Monday, October 5, 2009

Good Fences are Essential


If I had known then what I know now with regard to fencing, I would have held out for a place that was fenced and cross-fenced. But, I was just getting a handle on what those terms meant and had no clue the amount of time, labor, and money required for adequate fencing. We bought this farm as “fenced,” meaning that a perimeter fence was in place. It was, kinda-sorta.

Beginning last winter we beefed up that perimeter fence to enclose a bit more than half of the farm with fence adequate to hold dwarf goats. I say “we,” but it was really Jeff of Barns & More who we hired for the task. Seeing how long that job took him, I began to get an inkling of what was involved. By the time the fencing was completed, Jeff was solidly established as a very good friend.

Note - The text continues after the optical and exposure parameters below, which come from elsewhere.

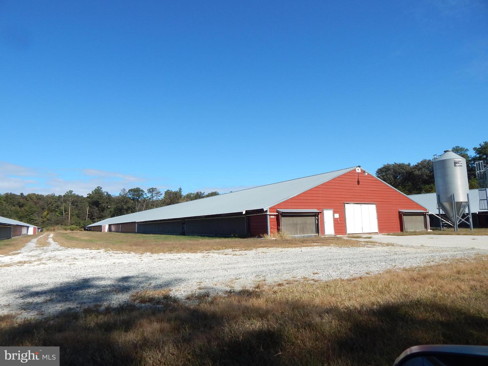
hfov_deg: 76.4
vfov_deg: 61.1
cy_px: 183
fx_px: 310
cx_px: 244
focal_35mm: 22
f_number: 6
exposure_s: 1/500
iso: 125
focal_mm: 4
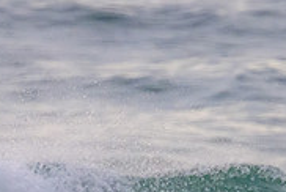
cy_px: 227
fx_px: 20251
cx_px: 118
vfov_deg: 0.5
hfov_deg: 0.8
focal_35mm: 2545
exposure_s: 1/2000
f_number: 11
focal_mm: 800
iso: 7200
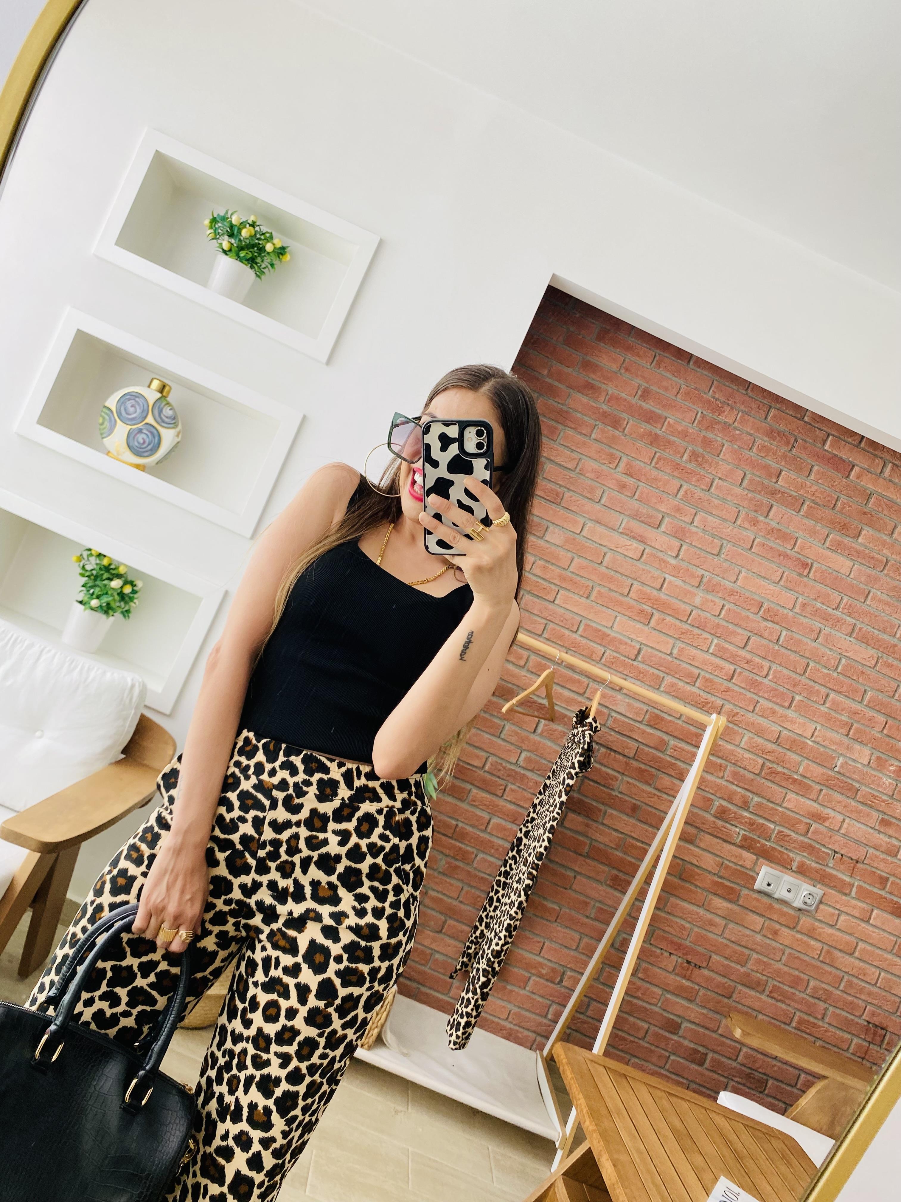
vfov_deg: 67.3
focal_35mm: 26
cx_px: 450
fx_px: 902
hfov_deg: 53.1
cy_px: 601
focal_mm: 4.25
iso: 80
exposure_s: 1/121
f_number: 1.8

Perimeter fencing contained the animals (mostly), but it did not address the issue of keeping males from females. Indeed, we have two litters of rapidly growing Great Pyrenees pups to attest to that. When the alpacas arrived with two pregnant females, separation became an immediate issue. I’ve tried moving the girls and Spencer down to grassier locations but the gals got nervous at the change and the vinyl-coated fencing on step-in posts didn’t appear up to the task of containing alpacas should any decide to bolt.

Although I can now work more closely with the alpacas, we’re stuck in a rut of alternating males and females in the home pasture. I’m suspecting that Spencer is ready to graduate to the boys’ club, but have no direct evidence (I always look up to Van’s squeals after whatever set her off). While I did try to get Spencer out with the boys one evening, Goldie got mad and I wasn’t sure the “screen door” would hold up for the challenge of an hysterical momma so I returned the boy to his usual abode.

Now we have installed additional perimeter fencing, to enclose the front acres. I can keep the goats and dogs separate by gender, but the alpaca pasture has yet to be adequately divided. We’ve begun moving chain-link panels from two of the kennels I picked up on Craigslist and aim to provide a divided pasture within the week, but I am such a scatter-brain that it slows down any progress we make. To separate kennel panels to move, we had to forfeit both the extra goat enclosure we’d been using for “dates” and the blockade that was keeping the orchard safe from the goats. Before getting panels in place in the home pasture, I somehow managed to lose track of the collection of metal fasteners designed to reconnect the panels. Drat!

Currently dates occur in the last stall in the barn, the orchard is again denuded of greenery, and revisions to the home pasture remain incomplete. We always plan to finish a project today but get distracted from the task repeatedly. Plus, there’s the matter of the dogs. For a time two of them were scooting under and through fences, but we seem to have gotten that under control and they are staying put in whatever area we assign to them.

My dream is to have the farm cross-fenced enough to pasture alpacas, horses, goats, and fowl separately by species and gender, using rotational grazing and fences through which Millie won’t venture. For now we’ll work on separating the alpacas in the home pasture.